Have you ever gone to put on a pair of leather shoes or grabbed a leather purse you haven’t used in a while and noticed that they looked a little misshapen and lacked the elegance they once possessed? This is common among leather pieces that have been stored incorrectly. Now, unsurprising to most, the recommendations for leather storage for finished pieces is quite similar to your raw materials, though we add a few steps for cleanliness, shapeliness and extra conditioning. 
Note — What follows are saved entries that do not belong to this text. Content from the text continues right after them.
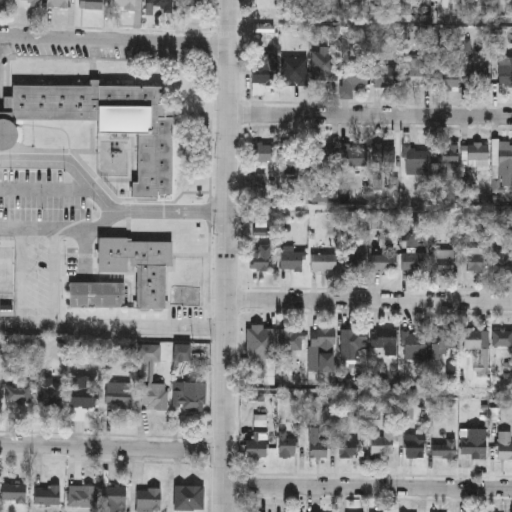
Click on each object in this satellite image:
building: (1, 1)
building: (27, 3)
building: (27, 4)
building: (57, 4)
building: (90, 4)
building: (160, 4)
building: (58, 5)
building: (91, 5)
building: (125, 5)
building: (160, 5)
building: (125, 6)
building: (193, 7)
building: (193, 8)
road: (116, 41)
building: (324, 65)
building: (325, 68)
building: (263, 69)
building: (293, 70)
building: (413, 71)
building: (264, 72)
building: (505, 72)
building: (294, 73)
building: (414, 73)
building: (355, 75)
building: (506, 75)
building: (385, 76)
building: (355, 78)
building: (449, 78)
building: (386, 79)
building: (450, 80)
building: (478, 81)
building: (480, 83)
road: (371, 115)
building: (103, 120)
building: (477, 151)
building: (263, 152)
building: (478, 153)
building: (323, 154)
building: (264, 155)
building: (295, 155)
building: (355, 155)
building: (383, 156)
building: (324, 157)
building: (296, 158)
building: (356, 158)
building: (502, 158)
building: (385, 159)
building: (415, 160)
building: (502, 161)
building: (416, 163)
road: (5, 178)
road: (171, 210)
road: (229, 256)
building: (261, 257)
building: (290, 258)
building: (472, 258)
building: (262, 259)
building: (351, 260)
building: (502, 260)
building: (292, 261)
building: (382, 261)
building: (414, 261)
building: (442, 261)
building: (473, 261)
building: (322, 262)
building: (353, 263)
building: (414, 263)
building: (443, 263)
building: (502, 263)
building: (323, 264)
building: (383, 264)
building: (139, 265)
building: (139, 268)
road: (22, 278)
road: (54, 278)
building: (97, 294)
building: (97, 296)
road: (370, 300)
road: (125, 328)
building: (256, 336)
building: (324, 337)
building: (502, 337)
building: (257, 338)
building: (383, 338)
building: (475, 338)
building: (503, 339)
building: (325, 340)
building: (442, 340)
building: (384, 341)
building: (476, 341)
building: (290, 342)
building: (414, 342)
building: (352, 343)
building: (444, 343)
building: (291, 344)
building: (353, 345)
building: (415, 345)
building: (182, 352)
building: (182, 355)
building: (50, 391)
building: (50, 393)
building: (119, 393)
building: (18, 394)
building: (155, 395)
building: (190, 395)
building: (18, 396)
building: (119, 396)
building: (82, 397)
building: (156, 398)
building: (190, 398)
building: (83, 399)
building: (258, 439)
building: (382, 441)
building: (259, 442)
building: (474, 442)
building: (287, 443)
building: (383, 443)
building: (316, 444)
building: (475, 444)
building: (288, 445)
building: (347, 445)
building: (414, 445)
building: (504, 445)
building: (317, 446)
road: (113, 447)
building: (505, 447)
building: (349, 448)
building: (415, 448)
building: (444, 448)
building: (445, 451)
road: (369, 489)
building: (13, 492)
building: (47, 494)
building: (14, 495)
building: (113, 496)
building: (47, 497)
building: (82, 497)
building: (190, 498)
building: (114, 499)
building: (82, 500)
building: (149, 500)
building: (149, 501)
building: (191, 501)
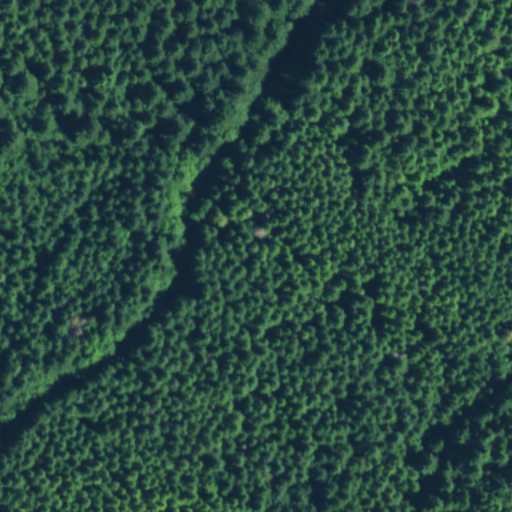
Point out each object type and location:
road: (179, 235)
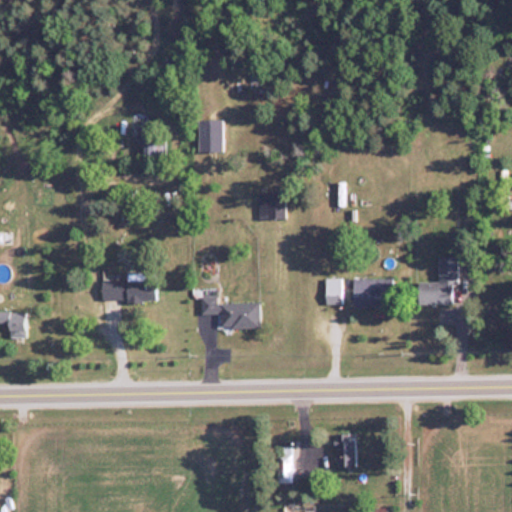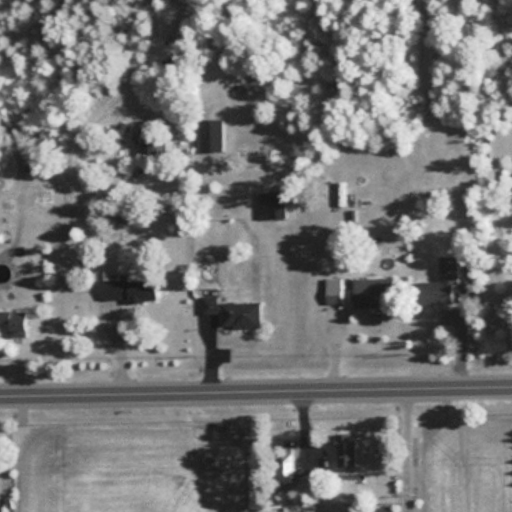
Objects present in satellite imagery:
building: (209, 136)
building: (148, 150)
road: (71, 183)
building: (274, 206)
building: (439, 285)
building: (129, 289)
building: (372, 293)
building: (229, 311)
building: (15, 323)
road: (256, 385)
road: (401, 447)
building: (345, 449)
building: (284, 468)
The following steps are for storing your leather goods long term, and would not be ideal for something you are using frequently. A quick how-to on handling these products looks something like this (please note: this is not the same for suedes, deerskins, etc.):

    • Wipe with with a damp microfiber cloth to remove dust and dirt
    • Generously apply a leather condition of your choice like 4-Way Care or Aussie Leather Conditioner and let it soak in for 30+ minutes ideally in a warm spot, out of direct sunlight
    • Stuff your pieces like hats, bags and shoes with acid free, no ink paper to help retain the shape
    • Avoid storing in plastic bags or containers, which can retain moisture and cause mold; instead choose breathable dust bags
    • Store in a temperature controlled area that is cool and dry on flat surfaces with enough room to breath or hanging to hold their correct shape
    • Keep your projects separated during storage- even if they are all leather!

IN CONCLUSION

Following these best practices will help you protect the quality and longevity of all your leather and leather projects. Keeping your products clean, conditioned and properly aerated will lead to a lifetime of service from your favorite pieces, guaranteeing money well invested and heirlooms well protected.